The Tanzania Diabetes Association offered training programmes lasting two weeks to teams of healthcare workers from each regional hospital, comprising a doctor, two nurses, and a laboratory technician. After training, each team was given a starter kit containing diagnostic and educational tools for continuing diabetes care.
A survey in early 2004 showed that before training only about a third of healthcare staff at the regional hospitals were sufficiently aware of key aspects of diagnosis, treatment, education, and complications in diabetes. Evaluation in January 2005, a year after the training, showed that the necessary awareness of diabetes had risen to 65% among the trained healthcare workers. Similarly, more than two thirds of patients with diabetes surveyed at hospitals in 2004 were unaware that their problems were related to high or low concentrations of glucose in their blood and did not know that they could or should monitor those concentrations.
In the past year, Muhimbili National Hospital, in Tanzania’s capital Dar es Salaam, has become the national centre of excellence for diabetes care, incorporating a medical laboratory, foot clinic, and a diabetes information centre to train doctors, nurses, and people with diabetes from around the country. The hospital also sees patients referred from the regional clinics. There is still much to do: referrals may be hampered by cost and the limited transport network in the country. Also, the regional clinics need ongoing guidance from diabetes educators to ensure that guidelines are followed.

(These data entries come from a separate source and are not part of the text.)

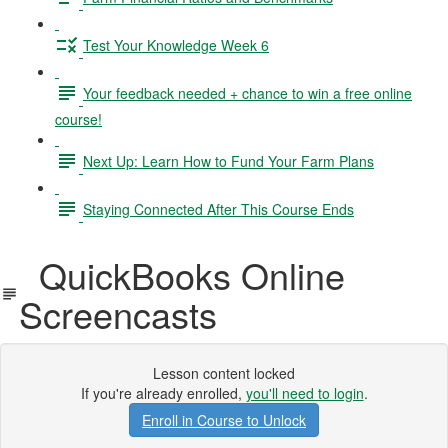
Test Your Knowledge Week 6
Your feedback needed + chance to win a free online
course!
Next Up: Learn How to Fund Your Farm Plans
Staying Connected After This Course Ends
QuickBooks Online
Screencasts
Lesson content locked
If you're already enrolled,
you'll need to login
.
Enroll in Course to Unlock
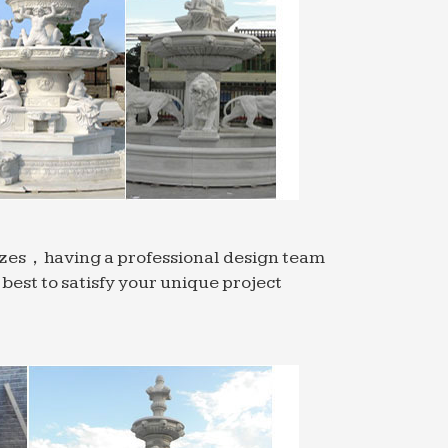
sizes，having a professional design team
est to satisfy your unique project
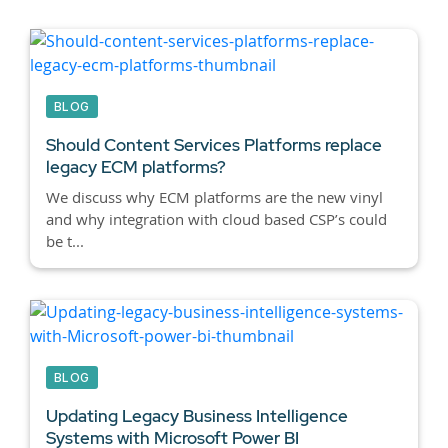
BLOG
Should Content Services Platforms replace
legacy ECM platforms?
We discuss why ECM platforms are the new vinyl
and why integration with cloud based CSP’s could
be t...
BLOG
Updating Legacy Business Intelligence
Systems with Microsoft Power BI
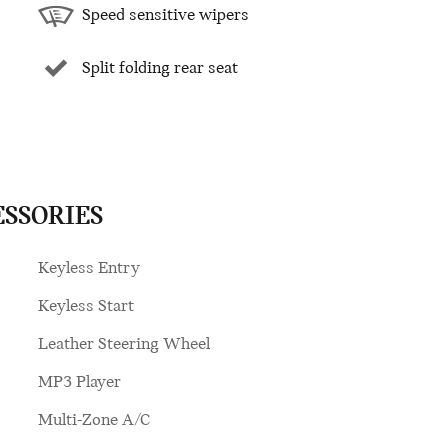
Speed sensitive wipers
Split folding rear seat
ESSORIES
Keyless Entry
Keyless Start
Leather Steering Wheel
MP3 Player
Multi-Zone A/C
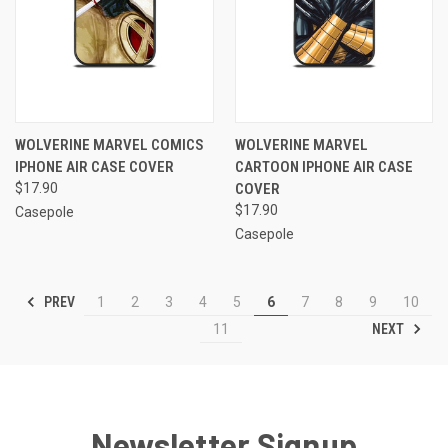
WOLVERINE MARVEL COMICS
WOLVERINE MARVEL
IPHONE AIR CASE COVER
CARTOON IPHONE AIR CASE
$17.90
COVER
$17.90
Casepole
Casepole
PREV
1
2
3
4
5
6
7
8
9
10
NEXT
11
Newsletter Signup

Tanzania has already experienced a rapid rise in the burden of diabetes. In the 1980s, the prevalence of type 2 diabetes was among the lowest in the world: 0.8% in cities and towns and 0.9% in rural areas. A study in 2000 highlighted a marked increase in diabetes in urban (4.0%) and rural (1.3%) populations, and now 300 000-350 000 of Tanzania’s 32 million people have diabetes.
Diabetes in Tanzania is placing an increasing economic burden on the population and on the national budget for health care. A study in the Kilimanjaro region showed that the total direct costs relating to the treatment of diabetes accounted for a quarter of the minimum wage, resulting in about 46% of the patients having permanent financial difficulties. Research from Dar es Salaam reported that only 1 in 5 of people with diabetes was receiving government-funded treatment for the disease.
Communicable diseases, such as HIV/AIDS, tuberculosis, and malaria, make up the greatest burden of disease facing sub-Saharan Africa. Within the next two decades, however, non-communicable diseases such as hypertension and diabetes are expected to contribute to more deaths than communicable diseases. There is an urgent need to develop awareness, education, and accessibility of care in line with the World Health Organization’s aims of sustainable intervention, by helping countries develop their own infrastructure and professional expertise in health care. Tanzania’s approach to managing diabetes in a sustainable way could be a model for other developing countries.
The ultimate objective of the Tanzania Diabetes Association and its partnerships is to allow Tanzanians to continue independently towards providing truly sustainable and accessible care in the long term.